Thursday, 9 August 2007

A Play in a Lorry is All Right if You Can Feel it

Something that has frustrated me during my time up in Edinburgh is the terrible predictability of the critical response to certain shows. Take for example a show written by a middle class, white girl that features non-white actors and is set in a lorry container, so thus ticks the site-specific box.

The show in question is called The Container and although it is a quality piece of theatre it is by no means deserving of the critical plaudits and I’ll tell you why: the writing is simply not up to scratch, it swings between naïve and hectoring and at times cramming inappropriate language into the mouths of characters.

The acting is of the solid sort, with some flashes of real intensity and brilliance but is at times unbelievable and one tonal. The telling truth is that the site-specific nature of the piece, wedged into the back of a lorry soon loses its fear and uniqueness as the space is neutered by the scenography, the dialogue and to a lesser degree the acting.

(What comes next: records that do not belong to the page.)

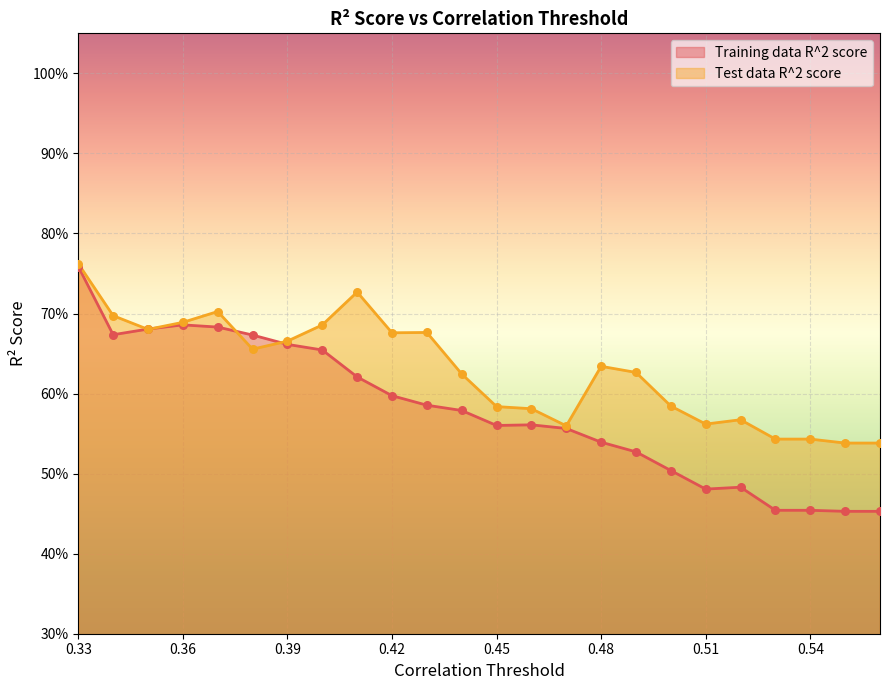

Which series reaches the maximum Y coordinate?

Test data R^2 score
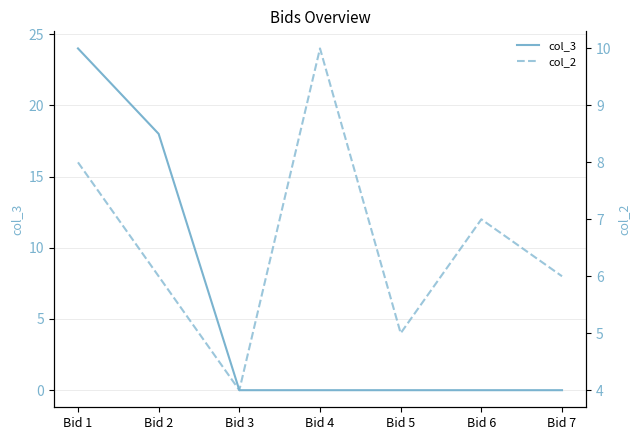

Reading left to right, what are all the values shown in this chart?

col_3: Bid 1=24	Bid 2=18	Bid 3=0	Bid 4=0	Bid 5=0	Bid 6=0	Bid 7=0
col_2: Bid 1=8	Bid 2=6	Bid 3=4	Bid 4=10	Bid 5=5	Bid 6=7	Bid 7=6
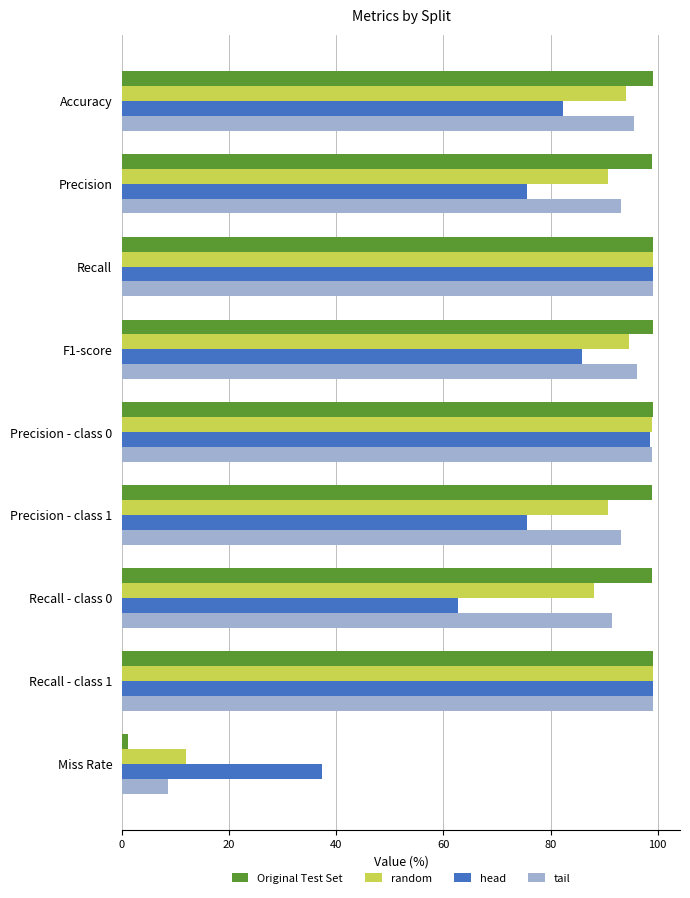

What is the maximum value shown in the chart?

99.2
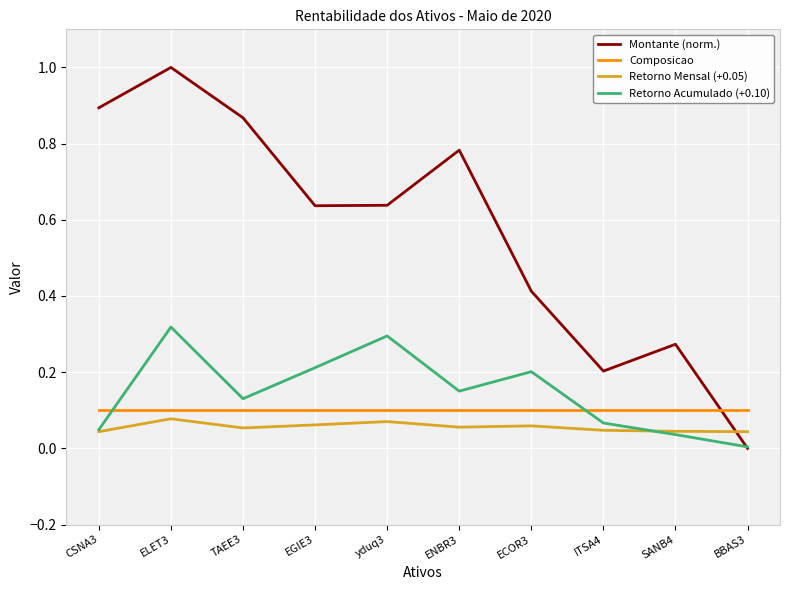

What are all the series names shown in the legend?

Montante (norm.), Composicao, Retorno Mensal (+0.05), Retorno Acumulado (+0.10)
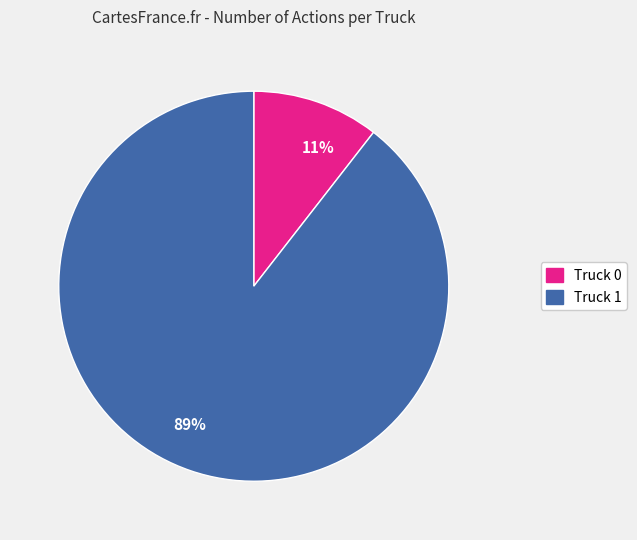

Is the sum of 11% and 89% greater than half?

Yes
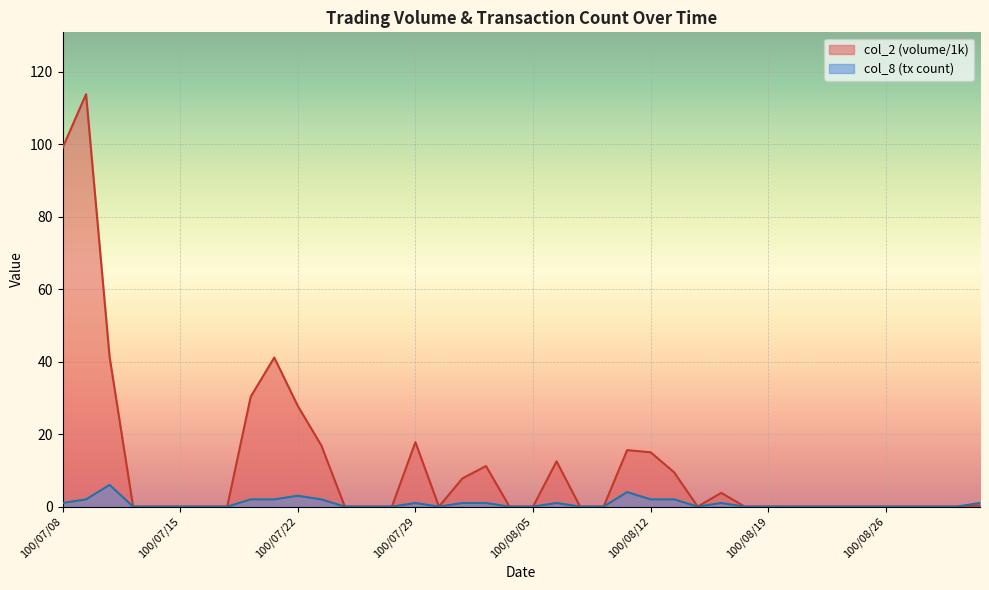

Rank the series by their average value, from highest to lowest.

col_2 (volume/1k), col_8 (tx count)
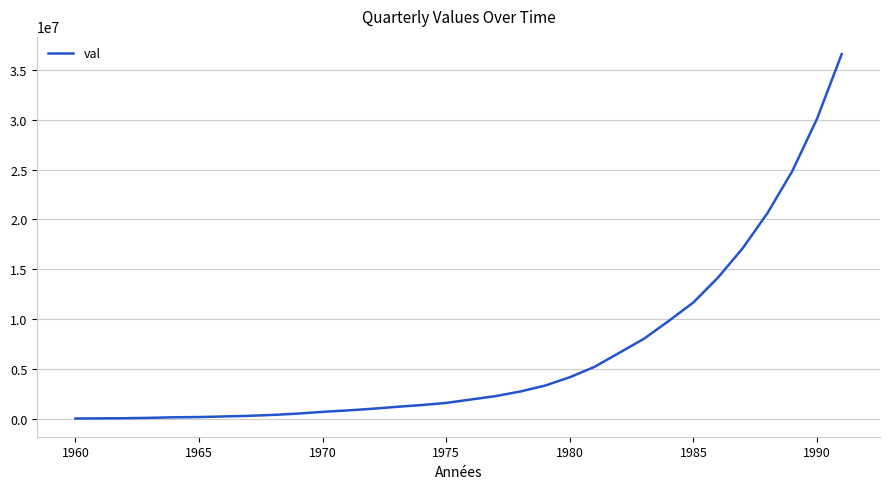

What is the difference between the maximum and minimum values?

36507212.5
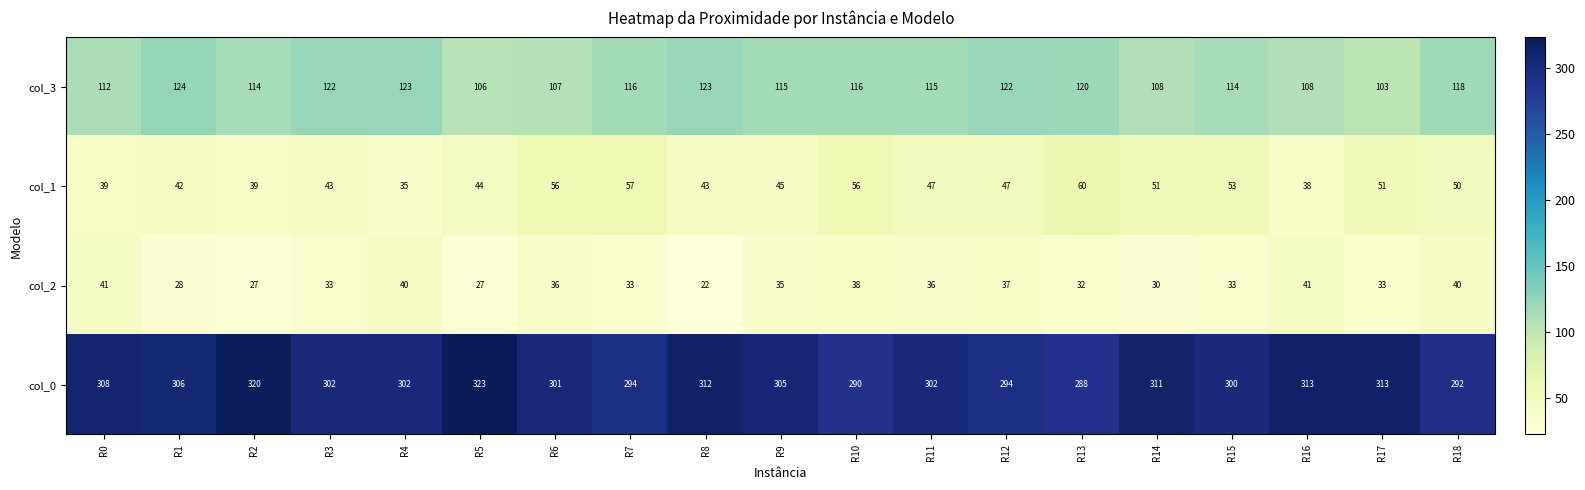

Count the number of categories in the chart.

19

A real shame, I had high expectations of a show illuminating and extending the debate on immigration but instead it packages neatly so that the critics can feel they are doing something by reviewing it.


  1. Your last comment was very helpful to me in bringing something that's been bothering me for a long time to words: In our society, it's not necessary to be useful, just so long as you feel useful. That's one of the reasons those false email warnings we keep getting in our in-box show up. The person on the other end feels like they're being useful when they forward it on.

    Thanks! When are we going to hear about your performance?


  2. In Minneapolis the ones that were box office, had swearing and nudity.

    Some really good shows, didn't draw as well as others, that weren't as good.